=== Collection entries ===
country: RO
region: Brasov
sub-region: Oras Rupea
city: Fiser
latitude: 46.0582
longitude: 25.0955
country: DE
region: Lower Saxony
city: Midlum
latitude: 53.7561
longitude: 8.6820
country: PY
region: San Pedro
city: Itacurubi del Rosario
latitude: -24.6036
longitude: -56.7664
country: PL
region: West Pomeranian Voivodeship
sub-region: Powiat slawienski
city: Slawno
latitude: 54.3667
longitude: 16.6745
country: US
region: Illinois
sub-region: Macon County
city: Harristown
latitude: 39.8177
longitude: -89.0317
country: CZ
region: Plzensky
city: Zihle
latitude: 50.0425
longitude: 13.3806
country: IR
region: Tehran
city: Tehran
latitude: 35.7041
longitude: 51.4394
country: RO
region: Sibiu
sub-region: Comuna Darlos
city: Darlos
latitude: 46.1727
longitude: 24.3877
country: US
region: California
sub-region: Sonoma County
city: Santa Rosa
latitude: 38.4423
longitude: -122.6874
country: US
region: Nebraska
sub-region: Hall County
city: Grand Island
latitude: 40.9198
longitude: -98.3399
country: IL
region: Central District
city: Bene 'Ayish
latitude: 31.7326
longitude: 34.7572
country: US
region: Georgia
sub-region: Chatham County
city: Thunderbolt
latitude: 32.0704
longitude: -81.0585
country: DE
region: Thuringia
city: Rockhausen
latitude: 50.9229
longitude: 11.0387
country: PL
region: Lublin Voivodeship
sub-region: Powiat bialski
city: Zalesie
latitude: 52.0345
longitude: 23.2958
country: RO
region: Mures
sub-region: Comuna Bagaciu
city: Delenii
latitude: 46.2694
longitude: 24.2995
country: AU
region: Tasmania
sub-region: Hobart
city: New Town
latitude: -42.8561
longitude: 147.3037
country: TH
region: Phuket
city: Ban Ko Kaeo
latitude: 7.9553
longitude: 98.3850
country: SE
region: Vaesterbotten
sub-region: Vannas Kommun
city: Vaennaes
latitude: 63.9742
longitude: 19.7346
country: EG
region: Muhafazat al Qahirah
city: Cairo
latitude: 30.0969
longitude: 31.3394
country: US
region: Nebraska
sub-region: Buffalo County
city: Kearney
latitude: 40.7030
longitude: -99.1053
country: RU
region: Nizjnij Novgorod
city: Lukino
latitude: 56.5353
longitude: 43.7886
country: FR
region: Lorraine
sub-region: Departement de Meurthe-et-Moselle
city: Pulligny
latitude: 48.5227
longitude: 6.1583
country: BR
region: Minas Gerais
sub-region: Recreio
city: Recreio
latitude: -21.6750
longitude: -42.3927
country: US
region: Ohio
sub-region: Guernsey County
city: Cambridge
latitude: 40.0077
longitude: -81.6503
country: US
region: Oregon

=== EXERCISE GOAL ===
Rewrite the records above, swapping every occurrence of "city" for "town" and leaving everything else unchanged.

=== EXERCISE RESPONSE ===
country: RO
region: Brasov
sub-region: Oras Rupea
town: Fiser
latitude: 46.0582
longitude: 25.0955
country: DE
region: Lower Saxony
town: Midlum
latitude: 53.7561
longitude: 8.6820
country: PY
region: San Pedro
town: Itacurubi del Rosario
latitude: -24.6036
longitude: -56.7664
country: PL
region: West Pomeranian Voivodeship
sub-region: Powiat slawienski
town: Slawno
latitude: 54.3667
longitude: 16.6745
country: US
region: Illinois
sub-region: Macon County
town: Harristown
latitude: 39.8177
longitude: -89.0317
country: CZ
region: Plzensky
town: Zihle
latitude: 50.0425
longitude: 13.3806
country: IR
region: Tehran
town: Tehran
latitude: 35.7041
longitude: 51.4394
country: RO
region: Sibiu
sub-region: Comuna Darlos
town: Darlos
latitude: 46.1727
longitude: 24.3877
country: US
region: California
sub-region: Sonoma County
town: Santa Rosa
latitude: 38.4423
longitude: -122.6874
country: US
region: Nebraska
sub-region: Hall County
town: Grand Island
latitude: 40.9198
longitude: -98.3399
country: IL
region: Central District
town: Bene 'Ayish
latitude: 31.7326
longitude: 34.7572
country: US
region: Georgia
sub-region: Chatham County
town: Thunderbolt
latitude: 32.0704
longitude: -81.0585
country: DE
region: Thuringia
town: Rockhausen
latitude: 50.9229
longitude: 11.0387
country: PL
region: Lublin Voivodeship
sub-region: Powiat bialski
town: Zalesie
latitude: 52.0345
longitude: 23.2958
country: RO
region: Mures
sub-region: Comuna Bagaciu
town: Delenii
latitude: 46.2694
longitude: 24.2995
country: AU
region: Tasmania
sub-region: Hobart
town: New Town
latitude: -42.8561
longitude: 147.3037
country: TH
region: Phuket
town: Ban Ko Kaeo
latitude: 7.9553
longitude: 98.3850
country: SE
region: Vaesterbotten
sub-region: Vannas Kommun
town: Vaennaes
latitude: 63.9742
longitude: 19.7346
country: EG
region: Muhafazat al Qahirah
town: Cairo
latitude: 30.0969
longitude: 31.3394
country: US
region: Nebraska
sub-region: Buffalo County
town: Kearney
latitude: 40.7030
longitude: -99.1053
country: RU
region: Nizjnij Novgorod
town: Lukino
latitude: 56.5353
longitude: 43.7886
country: FR
region: Lorraine
sub-region: Departement de Meurthe-et-Moselle
town: Pulligny
latitude: 48.5227
longitude: 6.1583
country: BR
region: Minas Gerais
sub-region: Recreio
town: Recreio
latitude: -21.6750
longitude: -42.3927
country: US
region: Ohio
sub-region: Guernsey County
town: Cambridge
latitude: 40.0077
longitude: -81.6503
country: US
region: Oregon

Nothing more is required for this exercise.